We called her Fiketsa, short for overcoming a challenge.

The film tackles a scene of her killing newborn letchway, tough in many ways, but we always believed in telling it the way it is, and if you believe that this natural world is perfect, we cannot judge it.

It is what it is.

But our hearts went out to her and her struggles.

(dramatic, sad music) - [Dereck] And the minute you judge something like this, you realize it is all for a reason.

(soft, sweeping music) - [Beverly] She kills to feed her cubs.

(instrumental, inspirational music) - [Dereck] What we didn't anticipate was that her sister would come in and take their kill.

(muffled, guttural woof) - [Beverly] Then we found out she had her own newborn cubs to take care of, too.

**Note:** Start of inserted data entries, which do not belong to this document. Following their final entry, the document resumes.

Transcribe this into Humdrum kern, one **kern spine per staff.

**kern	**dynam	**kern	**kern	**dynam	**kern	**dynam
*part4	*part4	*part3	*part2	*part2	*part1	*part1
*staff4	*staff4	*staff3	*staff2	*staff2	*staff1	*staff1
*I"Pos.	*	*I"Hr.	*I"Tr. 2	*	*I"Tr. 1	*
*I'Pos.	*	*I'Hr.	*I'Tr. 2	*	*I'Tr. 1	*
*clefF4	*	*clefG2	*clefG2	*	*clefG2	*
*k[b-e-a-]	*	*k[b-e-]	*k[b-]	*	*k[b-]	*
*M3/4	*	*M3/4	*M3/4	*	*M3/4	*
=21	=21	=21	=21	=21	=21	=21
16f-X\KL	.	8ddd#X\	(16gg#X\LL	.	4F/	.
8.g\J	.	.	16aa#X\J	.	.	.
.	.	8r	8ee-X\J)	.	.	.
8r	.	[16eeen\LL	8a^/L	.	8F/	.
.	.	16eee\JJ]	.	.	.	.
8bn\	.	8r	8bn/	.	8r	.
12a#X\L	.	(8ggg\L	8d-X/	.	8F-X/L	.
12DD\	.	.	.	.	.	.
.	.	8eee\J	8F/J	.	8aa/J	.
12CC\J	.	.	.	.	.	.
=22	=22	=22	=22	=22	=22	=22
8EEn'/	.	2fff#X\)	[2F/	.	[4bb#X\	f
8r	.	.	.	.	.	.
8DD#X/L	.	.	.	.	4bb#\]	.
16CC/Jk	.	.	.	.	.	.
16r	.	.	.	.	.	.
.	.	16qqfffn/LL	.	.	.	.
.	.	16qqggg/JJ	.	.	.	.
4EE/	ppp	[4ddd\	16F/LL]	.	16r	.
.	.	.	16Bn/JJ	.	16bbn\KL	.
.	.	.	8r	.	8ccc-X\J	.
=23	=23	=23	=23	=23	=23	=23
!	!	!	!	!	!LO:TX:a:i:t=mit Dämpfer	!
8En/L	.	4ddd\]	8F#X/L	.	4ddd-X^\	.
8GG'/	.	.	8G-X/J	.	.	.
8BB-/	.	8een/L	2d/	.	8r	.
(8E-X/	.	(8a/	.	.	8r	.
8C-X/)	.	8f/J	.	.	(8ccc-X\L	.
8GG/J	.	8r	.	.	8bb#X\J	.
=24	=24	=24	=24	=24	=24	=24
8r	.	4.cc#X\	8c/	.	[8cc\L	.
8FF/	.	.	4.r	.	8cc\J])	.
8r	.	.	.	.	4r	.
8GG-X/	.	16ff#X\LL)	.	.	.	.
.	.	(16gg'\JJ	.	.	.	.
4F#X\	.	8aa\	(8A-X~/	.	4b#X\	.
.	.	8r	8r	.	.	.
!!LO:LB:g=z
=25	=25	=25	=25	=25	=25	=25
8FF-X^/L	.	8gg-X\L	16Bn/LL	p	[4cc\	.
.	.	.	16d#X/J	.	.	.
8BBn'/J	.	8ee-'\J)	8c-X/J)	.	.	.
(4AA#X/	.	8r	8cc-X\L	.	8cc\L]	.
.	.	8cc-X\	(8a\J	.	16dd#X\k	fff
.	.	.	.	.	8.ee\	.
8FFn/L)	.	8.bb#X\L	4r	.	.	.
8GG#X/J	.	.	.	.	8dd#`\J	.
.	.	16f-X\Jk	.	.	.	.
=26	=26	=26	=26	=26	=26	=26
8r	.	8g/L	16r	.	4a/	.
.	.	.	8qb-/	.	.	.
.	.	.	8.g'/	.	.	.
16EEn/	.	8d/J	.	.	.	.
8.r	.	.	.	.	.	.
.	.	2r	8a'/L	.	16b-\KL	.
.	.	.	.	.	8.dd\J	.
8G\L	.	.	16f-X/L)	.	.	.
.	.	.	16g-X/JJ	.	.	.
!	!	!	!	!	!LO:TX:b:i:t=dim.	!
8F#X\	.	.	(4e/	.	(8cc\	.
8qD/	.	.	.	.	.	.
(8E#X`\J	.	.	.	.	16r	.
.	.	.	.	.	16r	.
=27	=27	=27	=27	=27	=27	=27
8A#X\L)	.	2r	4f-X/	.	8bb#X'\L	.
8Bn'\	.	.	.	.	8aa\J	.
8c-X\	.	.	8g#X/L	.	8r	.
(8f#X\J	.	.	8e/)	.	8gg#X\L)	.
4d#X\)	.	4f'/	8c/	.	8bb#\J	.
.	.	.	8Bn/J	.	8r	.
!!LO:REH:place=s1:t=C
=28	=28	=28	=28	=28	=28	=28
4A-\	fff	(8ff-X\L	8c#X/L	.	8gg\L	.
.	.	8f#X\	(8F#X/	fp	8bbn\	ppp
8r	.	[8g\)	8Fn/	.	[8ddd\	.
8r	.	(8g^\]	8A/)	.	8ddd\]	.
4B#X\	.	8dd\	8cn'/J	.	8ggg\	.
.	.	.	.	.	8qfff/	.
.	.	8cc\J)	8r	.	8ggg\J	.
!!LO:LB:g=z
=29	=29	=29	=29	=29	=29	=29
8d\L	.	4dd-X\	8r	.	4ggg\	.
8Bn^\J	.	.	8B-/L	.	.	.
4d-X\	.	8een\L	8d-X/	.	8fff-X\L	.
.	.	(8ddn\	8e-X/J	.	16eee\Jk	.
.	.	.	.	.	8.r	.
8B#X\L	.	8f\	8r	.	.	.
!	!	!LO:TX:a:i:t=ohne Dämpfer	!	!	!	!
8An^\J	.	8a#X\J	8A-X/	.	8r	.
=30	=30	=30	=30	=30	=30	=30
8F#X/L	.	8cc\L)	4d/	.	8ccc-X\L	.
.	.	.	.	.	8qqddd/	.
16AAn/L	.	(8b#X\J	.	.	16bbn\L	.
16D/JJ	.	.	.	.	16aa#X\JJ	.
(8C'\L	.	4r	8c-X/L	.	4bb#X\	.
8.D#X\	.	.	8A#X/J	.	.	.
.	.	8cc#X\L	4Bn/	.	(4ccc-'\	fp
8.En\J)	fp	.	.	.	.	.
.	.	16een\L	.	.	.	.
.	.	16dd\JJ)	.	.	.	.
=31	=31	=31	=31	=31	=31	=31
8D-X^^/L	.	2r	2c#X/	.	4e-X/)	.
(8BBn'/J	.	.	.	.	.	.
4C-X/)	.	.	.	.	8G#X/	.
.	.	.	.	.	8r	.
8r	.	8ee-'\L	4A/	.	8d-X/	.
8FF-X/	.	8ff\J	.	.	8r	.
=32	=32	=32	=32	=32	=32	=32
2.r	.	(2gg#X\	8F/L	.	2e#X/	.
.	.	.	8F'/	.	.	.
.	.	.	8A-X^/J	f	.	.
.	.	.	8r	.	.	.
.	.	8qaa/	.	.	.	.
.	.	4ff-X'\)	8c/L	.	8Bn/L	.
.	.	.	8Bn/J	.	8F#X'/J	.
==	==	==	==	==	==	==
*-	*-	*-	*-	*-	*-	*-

We are still, after 35 years, amazed by the perfection of all this, and still in love with it.

It's our life's goal to protect it.

- [Dereck] For me, the worst part of a film is in actually finishing it, letting it go.

Perhaps the real soul of a place is in these complexities, these characters, and its ability to make us fall in love with it, and ourselves, over and over again.

Of the entire number of animals left on the planet, only four percent are actually wild.

The rest are lost to humans.

It's just four percent.

We can't be fighting over the very existence of those last remnants now.